Program areas at Hunger Project
AFRICA - In nine countries in Africa, THP's Epicenter Strategy mobilizes clusters of rural villages into "epicenters," which band together 5,000 to 15,000 people to carry out community-led, integrated strategies to meet basic needs. Community members at epicenters create and run their own development programs across sectors such as food security, nutrition, health, education, women's leadership, income-generation, and climate resilience. At the end of 2023, 78 epicenters had declared self-reliance after a multi-year partnership with The Hunger Project, meaning over 1.2 million community partners are now living in a self-reliant community where they have the confidence, capacity, and skills to act as agents of their own development and continue to make sustainable progress. In addition to epicenter sites, special project sites across Africa also utilize The Hunger Project's core mobilization methodologies in community mobilization and leadership development for sector-specific outcomes, such as community reforestation, nutrition, meaningful access to internet, inclusion of people with disabilities, water and sanitation, land conservation, and agricultural entrepreneurship.

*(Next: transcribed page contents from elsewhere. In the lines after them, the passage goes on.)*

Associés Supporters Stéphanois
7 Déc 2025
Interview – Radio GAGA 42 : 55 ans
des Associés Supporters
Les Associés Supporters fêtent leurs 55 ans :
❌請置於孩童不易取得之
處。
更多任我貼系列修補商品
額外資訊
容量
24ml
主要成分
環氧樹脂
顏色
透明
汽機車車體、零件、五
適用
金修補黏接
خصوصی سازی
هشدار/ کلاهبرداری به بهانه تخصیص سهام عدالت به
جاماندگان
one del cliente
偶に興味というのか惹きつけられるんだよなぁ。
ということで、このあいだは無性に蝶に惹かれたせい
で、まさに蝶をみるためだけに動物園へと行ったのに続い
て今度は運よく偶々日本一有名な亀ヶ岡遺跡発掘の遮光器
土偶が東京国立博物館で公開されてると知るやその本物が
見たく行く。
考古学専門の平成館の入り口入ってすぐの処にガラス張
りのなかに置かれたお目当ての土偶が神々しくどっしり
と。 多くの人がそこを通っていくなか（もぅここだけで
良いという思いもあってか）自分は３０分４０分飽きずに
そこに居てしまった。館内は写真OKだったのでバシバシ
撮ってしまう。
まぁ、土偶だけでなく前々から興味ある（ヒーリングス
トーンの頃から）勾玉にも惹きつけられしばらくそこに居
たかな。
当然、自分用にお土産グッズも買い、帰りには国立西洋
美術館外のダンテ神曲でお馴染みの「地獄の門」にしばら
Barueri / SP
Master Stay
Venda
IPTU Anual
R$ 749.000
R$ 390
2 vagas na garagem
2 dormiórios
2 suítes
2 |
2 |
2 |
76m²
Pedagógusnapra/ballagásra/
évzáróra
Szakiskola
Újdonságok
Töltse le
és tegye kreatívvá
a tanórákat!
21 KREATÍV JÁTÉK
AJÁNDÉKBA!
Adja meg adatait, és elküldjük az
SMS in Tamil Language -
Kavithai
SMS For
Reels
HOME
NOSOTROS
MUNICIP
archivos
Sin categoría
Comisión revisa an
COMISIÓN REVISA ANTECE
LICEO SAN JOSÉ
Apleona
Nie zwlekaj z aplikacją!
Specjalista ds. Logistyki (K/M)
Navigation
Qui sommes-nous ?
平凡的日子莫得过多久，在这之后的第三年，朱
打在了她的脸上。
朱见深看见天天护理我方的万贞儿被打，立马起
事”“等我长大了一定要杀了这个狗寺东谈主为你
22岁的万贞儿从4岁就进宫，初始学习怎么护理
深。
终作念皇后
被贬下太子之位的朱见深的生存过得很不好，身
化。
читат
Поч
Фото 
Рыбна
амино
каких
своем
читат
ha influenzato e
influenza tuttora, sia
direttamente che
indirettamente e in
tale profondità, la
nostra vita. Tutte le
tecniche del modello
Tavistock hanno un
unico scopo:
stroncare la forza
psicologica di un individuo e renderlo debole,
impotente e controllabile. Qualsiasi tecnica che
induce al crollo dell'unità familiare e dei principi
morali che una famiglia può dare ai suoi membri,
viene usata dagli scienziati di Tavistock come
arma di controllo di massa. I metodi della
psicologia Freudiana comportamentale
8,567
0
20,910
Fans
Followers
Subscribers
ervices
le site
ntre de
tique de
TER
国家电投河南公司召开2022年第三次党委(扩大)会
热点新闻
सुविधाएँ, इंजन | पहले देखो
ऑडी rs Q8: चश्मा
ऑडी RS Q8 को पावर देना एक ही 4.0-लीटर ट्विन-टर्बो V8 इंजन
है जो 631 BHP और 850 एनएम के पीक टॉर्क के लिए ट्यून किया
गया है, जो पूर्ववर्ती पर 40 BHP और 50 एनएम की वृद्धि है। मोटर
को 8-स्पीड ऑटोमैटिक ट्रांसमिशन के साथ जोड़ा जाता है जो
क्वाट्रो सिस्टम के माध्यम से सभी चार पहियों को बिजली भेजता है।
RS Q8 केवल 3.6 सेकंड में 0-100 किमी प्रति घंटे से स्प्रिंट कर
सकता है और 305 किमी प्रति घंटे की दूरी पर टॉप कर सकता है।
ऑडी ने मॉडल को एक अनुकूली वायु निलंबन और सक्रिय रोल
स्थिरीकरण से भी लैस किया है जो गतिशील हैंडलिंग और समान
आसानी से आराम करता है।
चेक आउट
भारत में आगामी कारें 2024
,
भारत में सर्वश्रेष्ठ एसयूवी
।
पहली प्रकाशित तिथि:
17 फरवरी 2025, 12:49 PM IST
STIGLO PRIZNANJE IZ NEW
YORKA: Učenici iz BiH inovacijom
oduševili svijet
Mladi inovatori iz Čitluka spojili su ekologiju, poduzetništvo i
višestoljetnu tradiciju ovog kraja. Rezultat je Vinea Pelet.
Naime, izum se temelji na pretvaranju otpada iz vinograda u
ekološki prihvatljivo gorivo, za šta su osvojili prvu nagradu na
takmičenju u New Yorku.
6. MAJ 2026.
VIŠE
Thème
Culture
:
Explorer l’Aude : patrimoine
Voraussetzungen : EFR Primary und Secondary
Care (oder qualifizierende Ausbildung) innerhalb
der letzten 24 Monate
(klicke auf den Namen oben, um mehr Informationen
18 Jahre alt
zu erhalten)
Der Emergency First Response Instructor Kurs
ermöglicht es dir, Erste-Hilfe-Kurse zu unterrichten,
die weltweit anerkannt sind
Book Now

EDUCATION AND ADVOCACY - THP's program activities prioritize educating and mobilizing individuals and organizations to create commitment among a critical mass to a world without hunger and to transform thinking in centers of power. This includes public awareness campaigns around international days of significance like World Food Day, International Women's Day, and a special day created by The Hunger Project, World Hunger Day. It also includes hosting events and workshops and participating in national and international forums to promote gender-focused, community-led approaches to development, as well as the importance of systems change efforts that are holistic and address the root causes of hunger.
SOUTH ASIA - In India, THP works with empowered women interested in being elected to local government positions to meet the development needs of their communities. Across six states, The Hunger Project supports the leadership development of women leaders in local village councils (panchayats), each of them champions for gender equality, social and economic development, and nutrition. THP's Adolescent Girls Program teaches girls life skills, their rights, and the importance of active citizenship. In Bangladesh, THP mobilizes local "animators" (trained volunteers), youth, women leaders, and local government representatives across 166 unions, encompassing nearly 2,850 communities, to support peaceful, effective local democracy and meet the Sustainable Development Goals (SDGs). Community partners design and implement holistic, bottom-up strategies focused on nutrition, active citizenship, peace, income generation, climate resilience, girls' rights, and more in order to achieve the SDGs in their communities.